La caseta de los hallazgos no era tan impresionante como esperaba. A pesar de que Mark nos había dicho que se llevaban todo lo valioso, creo que mi imagen mental incluía copas de oro, esqueletos y reales de a ocho. En lugar de eso había dos sillas, un gran escritorio lleno de papel de dibujo y una cantidad increíble de lo que parecían trozos de cerámica, metidos en bolsas de plástico y guardados en estanterías de bricolaje de metal perforado.

– Los hallazgos -anunció Hunt mientras señalaba los estantes con un gesto de la mano-. Supongo… Bueno, no, quizás en otro momento. Hay monedas y hebillas muy bonitas.

– Nos encantará verlo otro día, doctor Hunt -dije-. ¿Puede dejarnos diez minutos y luego traernos a Damien Donnelly?

– Damien -repitió Hunt, y se alejó con paso vacilante.

Cassie cerró la puerta detrás de él.

– ¿Cómo es posible que dirija toda una excavación? -pregunté.

Despejé la mesa: los dibujos eran bocetos a lápiz, finos y delicadamente sombreados, de una vieja moneda desde varios ángulos. La pieza en sí, doblada con brusquedad por un lado y con trozos de tierra incrustada, se encontraba en el centro del escritorio, dentro de una bolsa con cierre hermético. Les busqué un sitio encima de un archivador.

– Contratando a gente como ese Mark -respondió Cassie-. Apuesto a que es muy organizado. ¿Qué te ha pasado con la horquilla?

Nivelé los extremos de los dibujos.

– Me parece que Jamie Rowan llevaba una que encajaba con la descripción.

– Ah -dijo ella- Me lo figuraba. ¿Sabes si está en el expediente o simplemente te has acordado?

– ¿Qué importancia tiene eso?

Sonó más altanero de lo que pretendía.

– Pues porque si existe alguna conexión no nos la podemos callar -respondió Cassie, muy razonablemente-. Imagínate que tenemos que pedirle a Sophie que compare esa sangre con las muestras del 84; tendremos que explicarle por qué, cosa que sería mucho más sencilla si la conexión constara en el expediente.

– Estoy casi seguro de que está -afirmé. La mesa cojeaba; Cassie encontró una hoja de papel en blanco y lo dobló para meterlo debajo de la pata-. Lo comprobaré esta noche. Espera hasta entonces para hablar con Sophie, ¿de acuerdo?

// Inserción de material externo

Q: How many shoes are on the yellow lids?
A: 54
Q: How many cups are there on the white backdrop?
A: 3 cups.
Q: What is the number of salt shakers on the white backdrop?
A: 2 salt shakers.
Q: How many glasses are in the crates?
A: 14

– Claro -respondió Cassie-. Si no está ahí, encontraremos otro camino. -Comprobó el escritorio otra vez: mejor-. Rob, ¿tienes problemas con este caso?

No contesté. A través de la ventana podía ver a los del depósito envolviendo el cuerpo con plástico mientras Sophie señalaba y gesticulaba. Apenas tuvieron que esforzarse para levantar la camilla, que parecía casi ingrávida mientras la transportaban al vehículo que aguardaba. El viento azotó bruscamente el cristal en mi cara y me di la vuelta. Sentí un súbito y violento deseo de gritar «Calla la maldita boca» o «A la mierda el caso, lo dejo» o algo insensato, irracional y dramático. Pero Cassie se limitaba a apoyarse en la mesa, esperando, mirándome con sus ojos castaños y fijos, y yo siempre he tenido un excelente sistema de frenos, un don para elegir lo decepcionante por encima de lo irrevocable.

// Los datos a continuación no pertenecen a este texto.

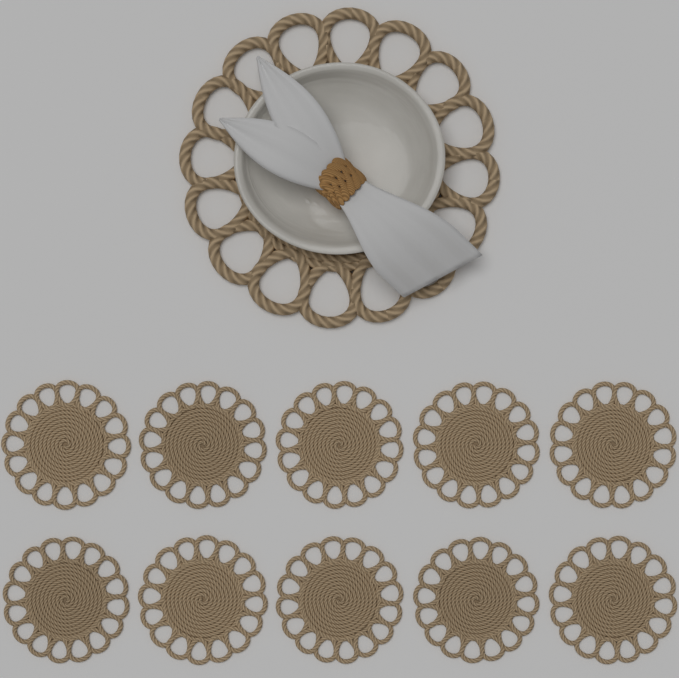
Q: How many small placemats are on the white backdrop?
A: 10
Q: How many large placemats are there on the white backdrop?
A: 1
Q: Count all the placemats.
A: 11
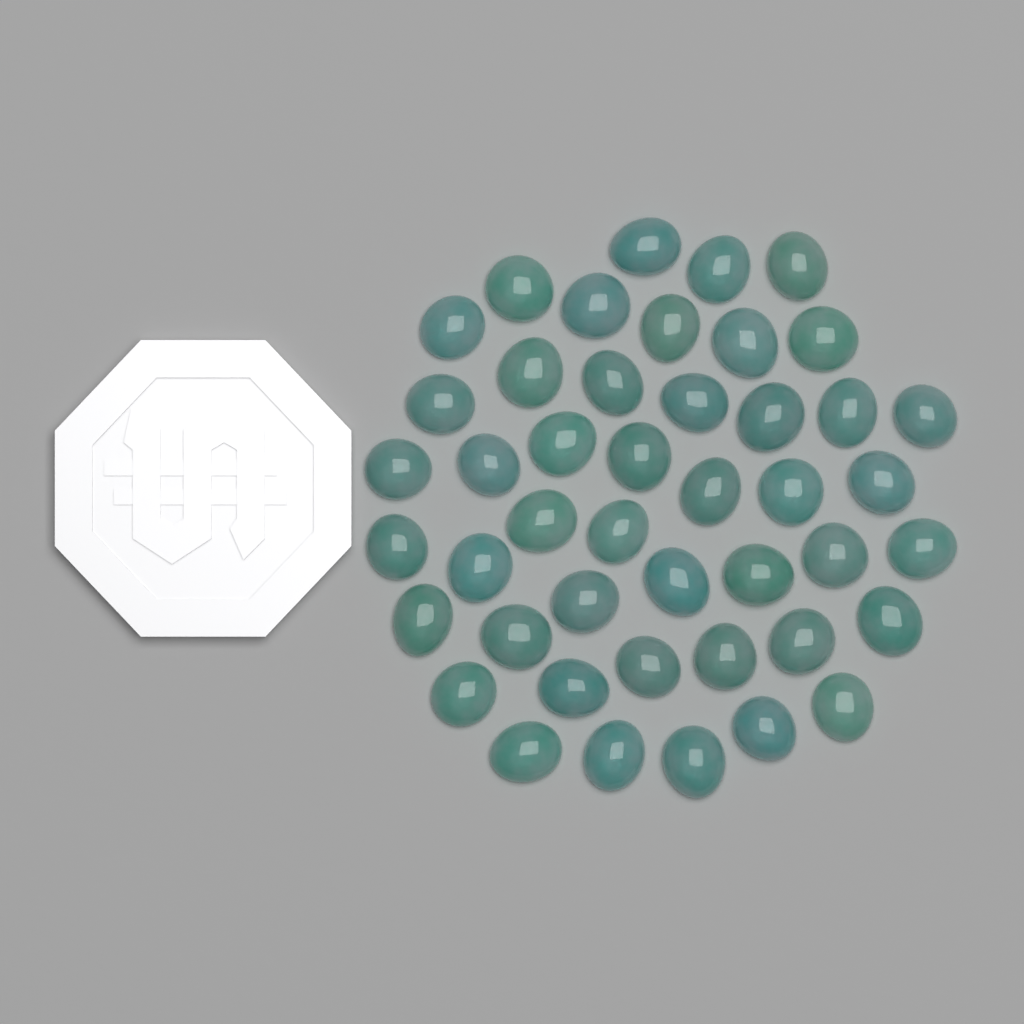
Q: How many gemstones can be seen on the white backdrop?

– No, ninguno -dije-. Tú pégame si me pongo taciturno.

– Con mucho gusto -respondió Cassie, y me sonrió-. Pero madre mía, mira todo esto… Espero que tengamos ocasión de echar un vistazo como Dios manda. De pequeña quería ser arqueóloga, ¿te lo había contado?

– Sólo un millón de veces -dije yo.

– En ese caso, menos mal que tienes memoria de pez, ¿no? Solía hacer hoyos en el jardín de atrás, pero lo único que encontré fue un patito de porcelana con el pico roto.